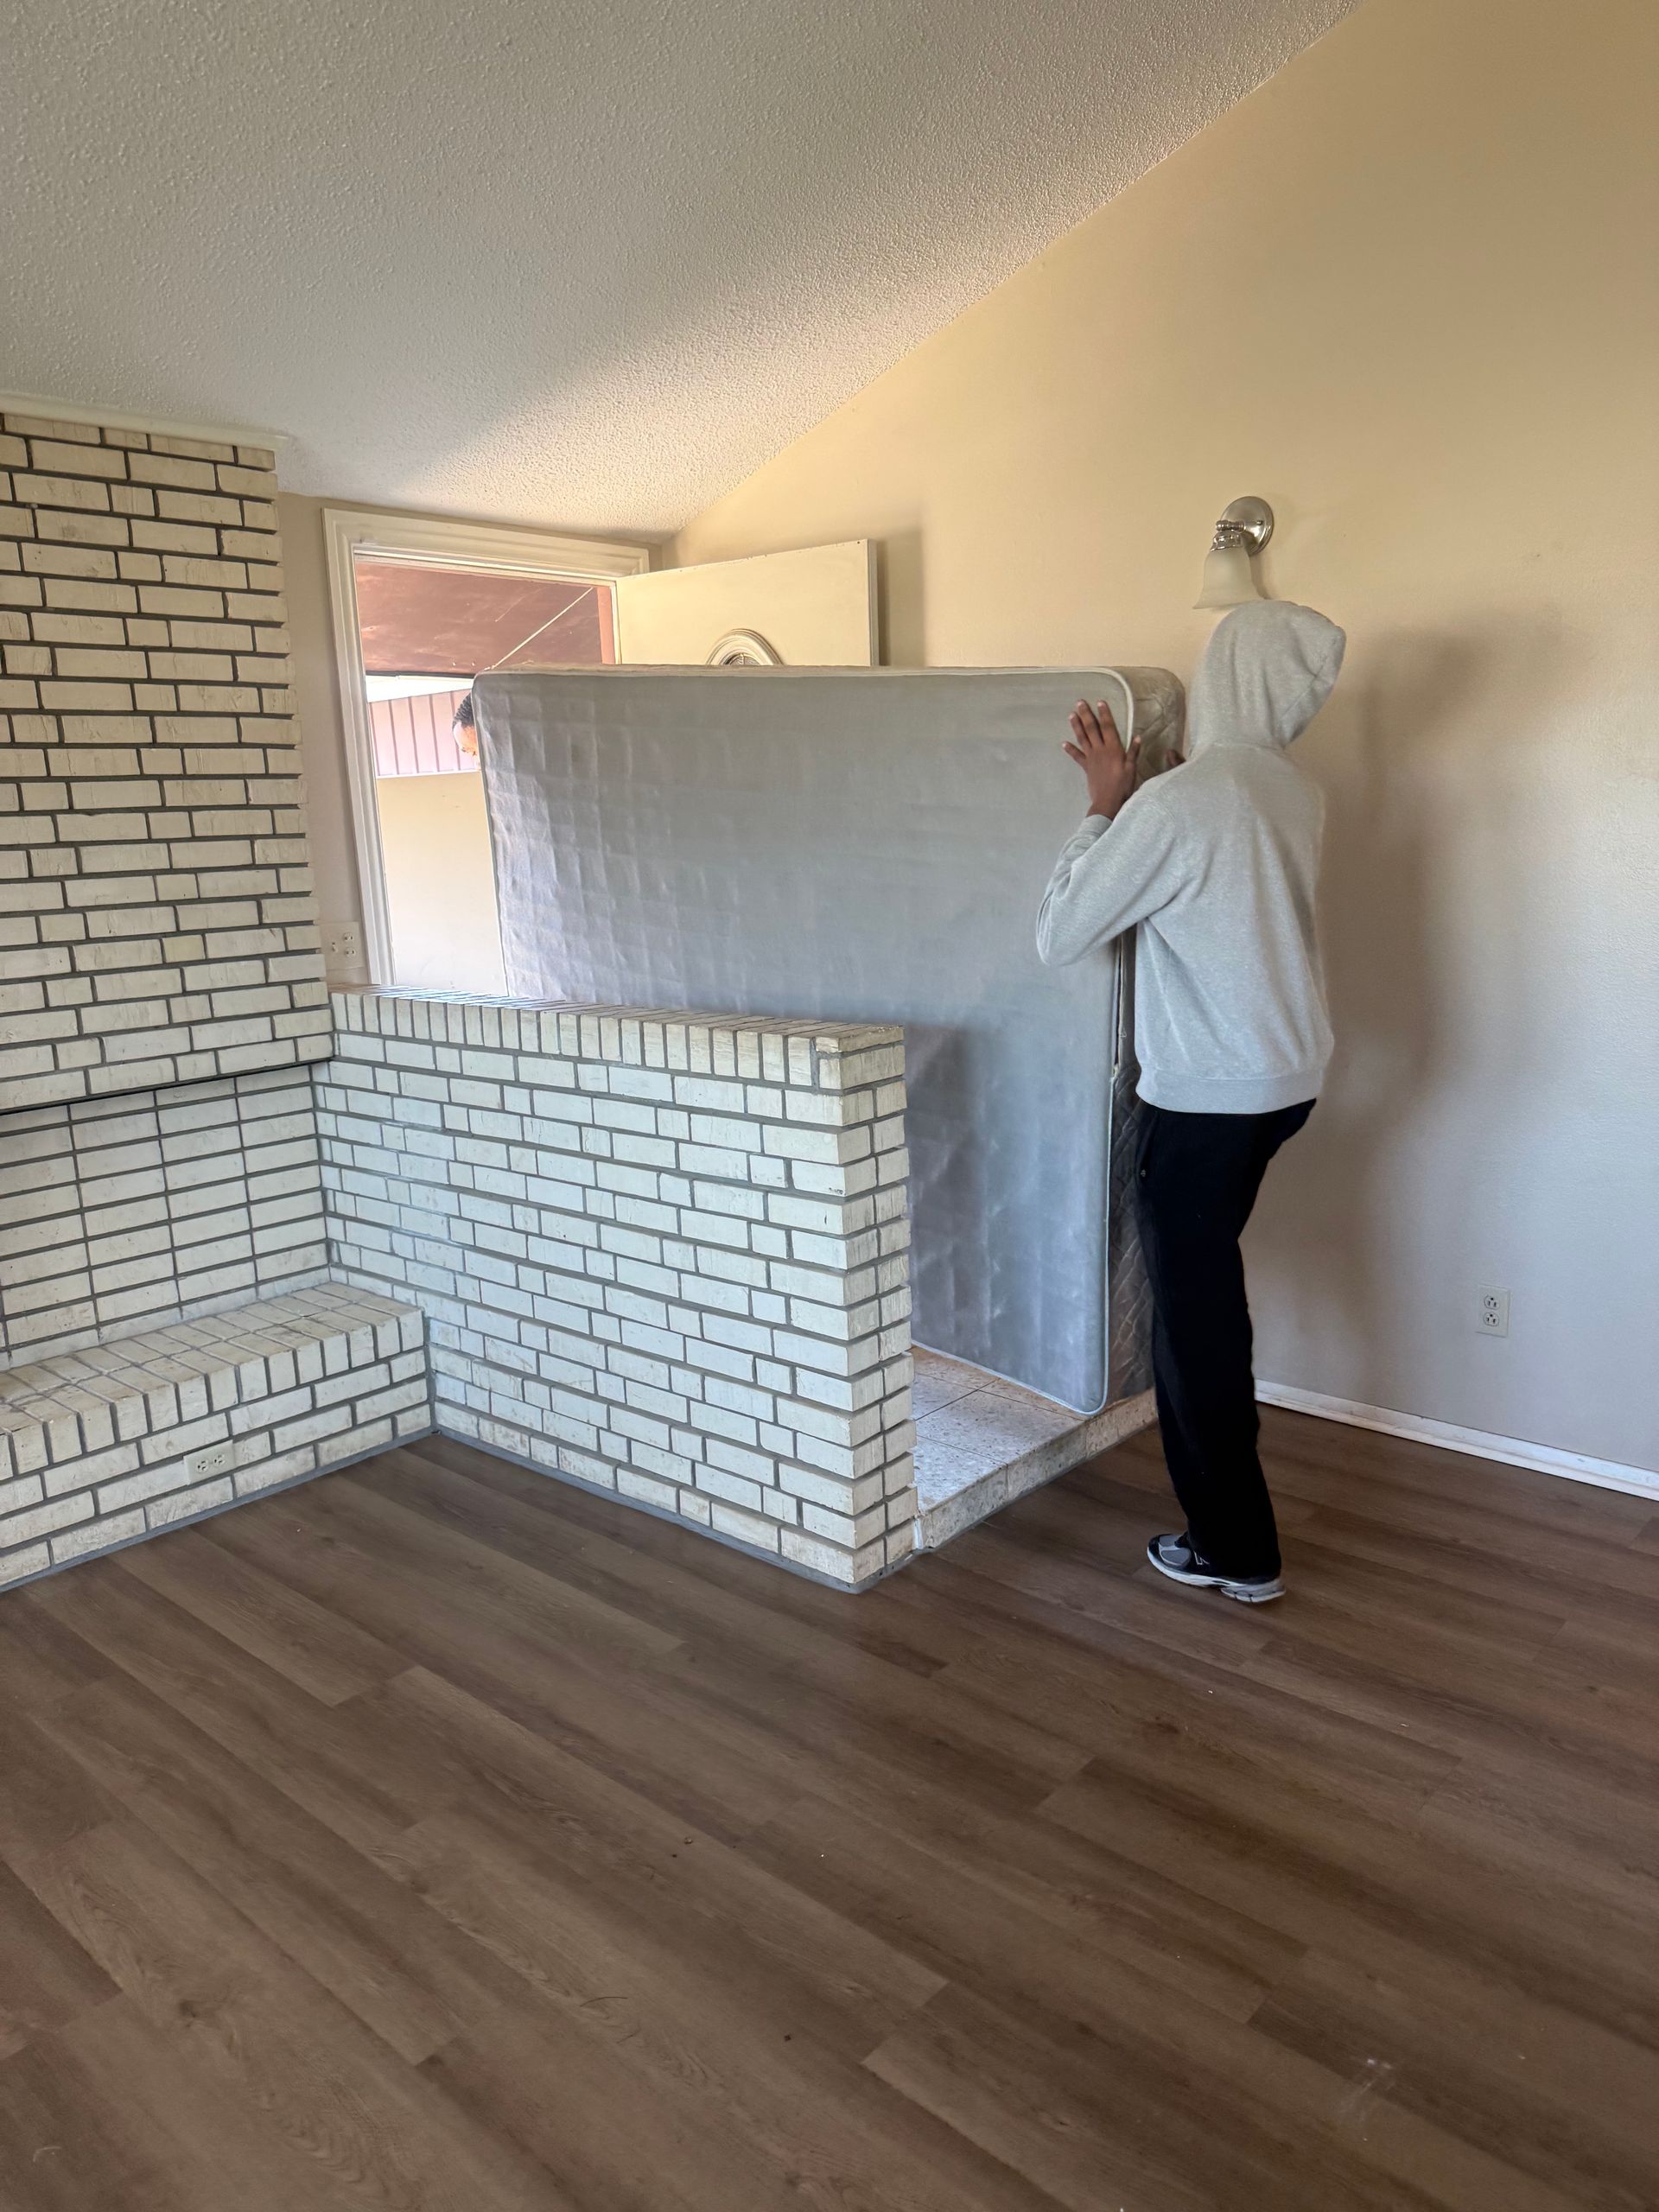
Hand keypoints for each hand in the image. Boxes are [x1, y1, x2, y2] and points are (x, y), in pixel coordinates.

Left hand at [1064, 698, 1139, 818]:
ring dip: (1076, 726)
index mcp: (1113, 749)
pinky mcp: (1086, 767)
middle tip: (1079, 702)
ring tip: (1071, 715)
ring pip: (1082, 739)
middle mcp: (1100, 750)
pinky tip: (1063, 743)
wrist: (1108, 801)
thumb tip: (1137, 736)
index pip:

----------------------------------------

● **How to complete this task**
Output, unchanged, only the lines from the one that holds "index mcp: (1113, 749)" through the last line of the material above.

● **Written response**
index mcp: (1113, 749)
pinky mcp: (1086, 767)
middle tip: (1079, 702)
ring tip: (1071, 715)
ring pip: (1082, 739)
middle mcp: (1100, 750)
pinky tip: (1063, 743)
wrist: (1108, 801)
thumb tip: (1137, 736)
index pip:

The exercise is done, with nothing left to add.